**DIRECTIONS**
The answer must be one number: how many lines in the records below contain the string "euros".

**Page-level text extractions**
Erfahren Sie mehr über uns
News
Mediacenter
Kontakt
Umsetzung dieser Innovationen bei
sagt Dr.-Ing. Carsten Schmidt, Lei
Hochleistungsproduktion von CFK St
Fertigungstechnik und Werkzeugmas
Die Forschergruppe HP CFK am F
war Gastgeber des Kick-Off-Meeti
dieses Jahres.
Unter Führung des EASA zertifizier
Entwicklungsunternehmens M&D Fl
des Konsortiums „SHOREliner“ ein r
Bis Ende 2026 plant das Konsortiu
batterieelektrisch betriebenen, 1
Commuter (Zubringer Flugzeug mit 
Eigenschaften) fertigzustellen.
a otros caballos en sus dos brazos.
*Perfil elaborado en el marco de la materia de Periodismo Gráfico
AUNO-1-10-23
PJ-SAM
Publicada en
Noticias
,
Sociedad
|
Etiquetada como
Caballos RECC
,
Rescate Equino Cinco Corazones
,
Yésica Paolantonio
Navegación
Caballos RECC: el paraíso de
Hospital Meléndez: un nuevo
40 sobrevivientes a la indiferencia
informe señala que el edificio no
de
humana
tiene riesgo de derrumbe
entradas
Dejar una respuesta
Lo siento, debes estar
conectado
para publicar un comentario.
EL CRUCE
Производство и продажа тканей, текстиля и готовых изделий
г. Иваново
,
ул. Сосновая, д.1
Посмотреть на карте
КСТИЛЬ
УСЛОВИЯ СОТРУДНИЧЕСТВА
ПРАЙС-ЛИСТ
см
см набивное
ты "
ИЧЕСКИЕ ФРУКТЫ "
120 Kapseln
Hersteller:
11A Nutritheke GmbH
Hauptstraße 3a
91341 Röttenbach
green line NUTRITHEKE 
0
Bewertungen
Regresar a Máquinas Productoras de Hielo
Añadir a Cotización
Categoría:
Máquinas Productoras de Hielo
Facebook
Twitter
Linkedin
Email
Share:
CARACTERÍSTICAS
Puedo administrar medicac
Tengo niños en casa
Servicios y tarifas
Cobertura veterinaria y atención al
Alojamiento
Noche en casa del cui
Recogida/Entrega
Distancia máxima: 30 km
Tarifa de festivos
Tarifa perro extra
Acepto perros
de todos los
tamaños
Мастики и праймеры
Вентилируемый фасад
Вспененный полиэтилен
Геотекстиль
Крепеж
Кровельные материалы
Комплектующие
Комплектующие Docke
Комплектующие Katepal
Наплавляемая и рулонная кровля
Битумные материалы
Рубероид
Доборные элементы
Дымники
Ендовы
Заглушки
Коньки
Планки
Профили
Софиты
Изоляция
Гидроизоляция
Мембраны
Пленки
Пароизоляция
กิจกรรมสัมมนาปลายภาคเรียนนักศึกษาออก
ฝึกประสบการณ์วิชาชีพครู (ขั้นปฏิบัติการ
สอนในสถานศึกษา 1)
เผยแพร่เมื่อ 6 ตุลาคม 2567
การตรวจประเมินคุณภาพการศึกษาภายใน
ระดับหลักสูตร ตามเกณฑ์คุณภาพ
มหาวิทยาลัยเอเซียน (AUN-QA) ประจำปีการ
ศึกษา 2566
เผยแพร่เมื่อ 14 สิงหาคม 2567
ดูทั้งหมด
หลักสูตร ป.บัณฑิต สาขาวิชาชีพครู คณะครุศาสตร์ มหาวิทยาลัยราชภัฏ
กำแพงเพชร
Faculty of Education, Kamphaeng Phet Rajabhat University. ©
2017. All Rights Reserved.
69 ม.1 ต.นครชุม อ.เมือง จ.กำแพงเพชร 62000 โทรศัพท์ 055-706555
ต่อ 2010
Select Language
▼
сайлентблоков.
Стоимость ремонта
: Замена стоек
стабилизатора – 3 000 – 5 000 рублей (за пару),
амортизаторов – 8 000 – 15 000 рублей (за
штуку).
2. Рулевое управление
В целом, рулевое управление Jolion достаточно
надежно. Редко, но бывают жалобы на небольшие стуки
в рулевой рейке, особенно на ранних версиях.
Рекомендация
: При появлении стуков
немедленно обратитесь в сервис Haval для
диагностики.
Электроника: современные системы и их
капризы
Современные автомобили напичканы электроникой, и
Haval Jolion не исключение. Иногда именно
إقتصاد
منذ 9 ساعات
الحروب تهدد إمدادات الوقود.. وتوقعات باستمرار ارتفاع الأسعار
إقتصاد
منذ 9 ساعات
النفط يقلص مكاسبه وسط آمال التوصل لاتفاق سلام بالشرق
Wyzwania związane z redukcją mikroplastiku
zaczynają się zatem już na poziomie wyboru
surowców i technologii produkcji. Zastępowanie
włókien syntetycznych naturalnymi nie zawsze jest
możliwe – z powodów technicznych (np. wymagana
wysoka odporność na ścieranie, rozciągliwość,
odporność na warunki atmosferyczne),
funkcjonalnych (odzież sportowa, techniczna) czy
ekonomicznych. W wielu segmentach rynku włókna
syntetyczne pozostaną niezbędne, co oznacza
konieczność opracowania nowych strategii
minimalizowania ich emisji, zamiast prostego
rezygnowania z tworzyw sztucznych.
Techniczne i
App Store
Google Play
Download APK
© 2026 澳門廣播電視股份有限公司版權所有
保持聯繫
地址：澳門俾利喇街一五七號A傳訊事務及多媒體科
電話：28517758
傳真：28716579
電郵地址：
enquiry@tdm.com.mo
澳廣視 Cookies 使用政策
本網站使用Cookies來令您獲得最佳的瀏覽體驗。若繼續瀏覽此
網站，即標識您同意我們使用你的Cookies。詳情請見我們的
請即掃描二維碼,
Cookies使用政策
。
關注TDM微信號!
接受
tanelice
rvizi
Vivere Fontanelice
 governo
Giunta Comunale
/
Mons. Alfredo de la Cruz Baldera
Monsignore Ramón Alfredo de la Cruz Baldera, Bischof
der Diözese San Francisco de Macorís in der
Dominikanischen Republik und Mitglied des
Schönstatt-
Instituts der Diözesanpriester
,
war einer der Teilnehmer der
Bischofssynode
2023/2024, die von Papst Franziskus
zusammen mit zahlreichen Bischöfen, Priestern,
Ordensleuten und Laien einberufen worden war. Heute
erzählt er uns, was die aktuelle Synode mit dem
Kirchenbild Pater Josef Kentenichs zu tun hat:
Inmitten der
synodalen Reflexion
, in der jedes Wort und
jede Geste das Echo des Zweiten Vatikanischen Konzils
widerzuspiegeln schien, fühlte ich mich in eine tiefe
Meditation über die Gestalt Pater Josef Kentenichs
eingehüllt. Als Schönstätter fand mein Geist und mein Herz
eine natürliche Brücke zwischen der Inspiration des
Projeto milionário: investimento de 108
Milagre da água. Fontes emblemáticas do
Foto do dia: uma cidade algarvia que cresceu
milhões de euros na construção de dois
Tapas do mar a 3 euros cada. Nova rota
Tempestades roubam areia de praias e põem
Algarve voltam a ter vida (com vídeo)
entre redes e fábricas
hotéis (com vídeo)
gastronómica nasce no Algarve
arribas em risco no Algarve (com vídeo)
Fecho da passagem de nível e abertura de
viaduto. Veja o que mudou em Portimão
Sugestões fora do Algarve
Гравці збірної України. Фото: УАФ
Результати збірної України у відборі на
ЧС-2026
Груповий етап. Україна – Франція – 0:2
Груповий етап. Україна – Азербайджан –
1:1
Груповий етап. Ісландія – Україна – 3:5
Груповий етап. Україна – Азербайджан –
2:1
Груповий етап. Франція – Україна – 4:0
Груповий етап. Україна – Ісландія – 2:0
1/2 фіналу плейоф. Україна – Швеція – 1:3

**TASK OUTPUT**
2